Rowan's multiple sequence alignment (MSA) workflow provides a private, reproducible system for generating high-quality alignments suitable for protein structure prediction and co-folding models such as Boltz-2, Chai-1, and Boltz-1. All sequence processing takes place within Rowan's managed compute environment—no data is transmitted to third-party servers.
Rowan's MSA workflow provides MSA functionality within a controlled, contractually governed environment. The workflow uses a Rowan-hosted ColabFold MMSeqs2 server for both single-chain and paired-chain searches, producing MSAs directly compatible with Rowan's model ecosystem. The resulting alignments can be used immediately by Boltz-2, Chai-1, and other AlphaFold-derived architectures without reformatting.
All alignments are generated against the curated datasets recommended by the ColabFold team (available at https://opendata.mmseqs.org/colabfold).
These include:
| Database | Description | Approx. Size |
|---|---|---|
| UniRef30 (2023_02, 2022_02, 2021_03) | 30% identity-clustered sequences derived from UniRef100 | 75–103 GB |
| BFD / MGnify (bfd_mgy_colabfold) | Combined Big Fantastic Database and MGnify environmental sequences, clustered at 30 % identity | 91 GB |
| ColabFold DB (colabfold_envdb_202108) | Composite of BFD/MGnify with MetaEuk, SMAG, TOPAZ, MGV, GPD, and MetaClust2 | 118 GB |
| PDB70 / PDB100 | Sequence clusters from the Protein Data Bank for structural templates | 21–28 MB |
| FoldSeek PDB100 | PDB100 database in FoldSeek format | 19 GB |
The original downloads of all the database files are available via https://opendata.mmseqs.org/colabfold and https://colabfold.mmseqs.com/.

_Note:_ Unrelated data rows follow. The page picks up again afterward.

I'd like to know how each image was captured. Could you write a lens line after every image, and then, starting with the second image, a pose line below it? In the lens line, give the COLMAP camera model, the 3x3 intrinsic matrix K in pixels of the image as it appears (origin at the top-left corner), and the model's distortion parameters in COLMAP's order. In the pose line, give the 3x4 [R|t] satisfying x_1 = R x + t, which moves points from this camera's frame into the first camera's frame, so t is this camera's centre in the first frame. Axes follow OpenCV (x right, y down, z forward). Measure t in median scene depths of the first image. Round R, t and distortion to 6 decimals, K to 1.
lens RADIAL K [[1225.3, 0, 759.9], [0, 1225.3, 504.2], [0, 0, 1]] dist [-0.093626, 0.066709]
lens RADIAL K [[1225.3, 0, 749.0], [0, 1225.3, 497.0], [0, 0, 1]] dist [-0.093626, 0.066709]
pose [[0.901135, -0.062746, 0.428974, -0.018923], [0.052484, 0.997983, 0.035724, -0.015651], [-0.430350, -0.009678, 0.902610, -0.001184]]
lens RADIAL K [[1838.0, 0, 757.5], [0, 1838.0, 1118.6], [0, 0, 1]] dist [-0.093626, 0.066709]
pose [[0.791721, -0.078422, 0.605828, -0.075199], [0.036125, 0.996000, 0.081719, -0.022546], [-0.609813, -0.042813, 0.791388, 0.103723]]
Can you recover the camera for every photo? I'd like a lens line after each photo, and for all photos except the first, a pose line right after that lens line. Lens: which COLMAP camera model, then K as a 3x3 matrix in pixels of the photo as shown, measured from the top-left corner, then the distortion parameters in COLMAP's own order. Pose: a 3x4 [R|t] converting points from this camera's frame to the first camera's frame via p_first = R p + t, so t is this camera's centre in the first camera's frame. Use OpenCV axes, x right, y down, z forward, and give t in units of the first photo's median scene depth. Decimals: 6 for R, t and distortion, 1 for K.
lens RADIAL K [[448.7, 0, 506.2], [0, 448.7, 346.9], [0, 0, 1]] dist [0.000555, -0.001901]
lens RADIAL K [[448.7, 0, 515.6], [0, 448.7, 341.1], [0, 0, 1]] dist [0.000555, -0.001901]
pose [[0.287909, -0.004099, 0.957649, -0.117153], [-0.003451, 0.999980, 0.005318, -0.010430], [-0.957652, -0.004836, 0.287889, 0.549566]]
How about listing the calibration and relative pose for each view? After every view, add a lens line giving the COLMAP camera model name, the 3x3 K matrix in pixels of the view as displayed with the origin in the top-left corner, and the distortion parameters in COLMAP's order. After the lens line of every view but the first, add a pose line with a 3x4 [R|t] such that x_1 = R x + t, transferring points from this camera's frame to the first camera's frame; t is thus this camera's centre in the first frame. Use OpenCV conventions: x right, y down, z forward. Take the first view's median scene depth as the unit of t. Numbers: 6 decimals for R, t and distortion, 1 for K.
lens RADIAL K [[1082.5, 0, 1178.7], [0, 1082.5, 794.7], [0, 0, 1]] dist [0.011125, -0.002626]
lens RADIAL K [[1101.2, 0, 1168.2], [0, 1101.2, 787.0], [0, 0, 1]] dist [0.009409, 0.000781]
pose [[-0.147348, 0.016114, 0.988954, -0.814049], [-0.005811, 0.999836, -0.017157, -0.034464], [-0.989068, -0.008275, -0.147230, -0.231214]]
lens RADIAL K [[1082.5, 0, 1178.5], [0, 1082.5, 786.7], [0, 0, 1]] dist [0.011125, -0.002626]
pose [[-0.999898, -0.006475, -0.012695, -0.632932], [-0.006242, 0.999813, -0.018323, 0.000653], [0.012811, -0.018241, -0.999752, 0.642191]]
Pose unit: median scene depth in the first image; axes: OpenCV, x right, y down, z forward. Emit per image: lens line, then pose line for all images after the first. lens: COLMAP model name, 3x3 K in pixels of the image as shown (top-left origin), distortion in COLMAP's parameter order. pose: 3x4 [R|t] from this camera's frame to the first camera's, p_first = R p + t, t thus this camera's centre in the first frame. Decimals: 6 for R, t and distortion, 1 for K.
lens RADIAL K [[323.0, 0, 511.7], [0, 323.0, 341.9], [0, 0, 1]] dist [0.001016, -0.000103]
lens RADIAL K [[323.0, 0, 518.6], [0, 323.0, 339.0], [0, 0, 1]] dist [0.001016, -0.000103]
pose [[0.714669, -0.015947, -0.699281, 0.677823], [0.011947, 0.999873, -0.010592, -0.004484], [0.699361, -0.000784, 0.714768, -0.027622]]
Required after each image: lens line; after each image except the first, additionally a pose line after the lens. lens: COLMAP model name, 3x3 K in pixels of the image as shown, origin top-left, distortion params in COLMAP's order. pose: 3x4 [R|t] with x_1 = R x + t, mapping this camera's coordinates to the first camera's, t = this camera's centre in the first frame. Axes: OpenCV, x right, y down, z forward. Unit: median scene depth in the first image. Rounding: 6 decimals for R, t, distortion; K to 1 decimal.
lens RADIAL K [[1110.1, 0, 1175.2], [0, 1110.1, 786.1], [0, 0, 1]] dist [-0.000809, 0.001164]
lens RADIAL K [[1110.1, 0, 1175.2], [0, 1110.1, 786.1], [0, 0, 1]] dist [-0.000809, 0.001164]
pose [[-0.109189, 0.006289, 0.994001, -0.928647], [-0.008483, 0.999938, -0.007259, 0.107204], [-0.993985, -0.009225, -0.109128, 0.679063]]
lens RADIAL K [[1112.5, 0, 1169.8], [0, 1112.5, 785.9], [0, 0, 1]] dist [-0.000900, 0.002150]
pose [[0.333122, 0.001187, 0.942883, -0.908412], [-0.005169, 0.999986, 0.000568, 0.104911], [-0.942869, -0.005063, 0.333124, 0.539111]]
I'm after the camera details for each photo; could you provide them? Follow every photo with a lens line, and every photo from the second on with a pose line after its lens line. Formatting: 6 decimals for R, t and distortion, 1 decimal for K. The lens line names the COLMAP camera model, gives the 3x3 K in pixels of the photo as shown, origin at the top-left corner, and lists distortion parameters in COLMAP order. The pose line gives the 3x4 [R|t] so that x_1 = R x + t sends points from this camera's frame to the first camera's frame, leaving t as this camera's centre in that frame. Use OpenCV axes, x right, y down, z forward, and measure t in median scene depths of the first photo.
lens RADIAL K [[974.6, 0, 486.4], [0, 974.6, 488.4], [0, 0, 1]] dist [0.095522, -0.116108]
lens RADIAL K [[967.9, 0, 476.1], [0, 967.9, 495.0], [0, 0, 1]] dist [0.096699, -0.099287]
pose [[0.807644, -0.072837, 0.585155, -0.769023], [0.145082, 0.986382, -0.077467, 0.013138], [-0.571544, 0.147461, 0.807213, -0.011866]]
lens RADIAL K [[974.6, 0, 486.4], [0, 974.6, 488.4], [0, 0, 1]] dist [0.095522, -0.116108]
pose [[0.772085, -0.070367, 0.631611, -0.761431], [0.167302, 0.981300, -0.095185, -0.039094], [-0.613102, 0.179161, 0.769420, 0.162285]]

The workflow emits alignments in formats directly usable by different structure prediction models and by external AlphaFold-derived pipelines.
| Format | Intended Use | Output Structure |
|---|---|---|
| Boltz | Boltz-1 / Boltz-2 co-folding models | seq_0.csv, seq_1.csv, ... |
| Chai | Chai-1 co-folding model | aligned.pqt file |
| ColabFold | Direct MMSeqs2 output | unpaired/ and paired/ .a3m files |
All outputs are packaged into a compressed archive for speed of data transfer.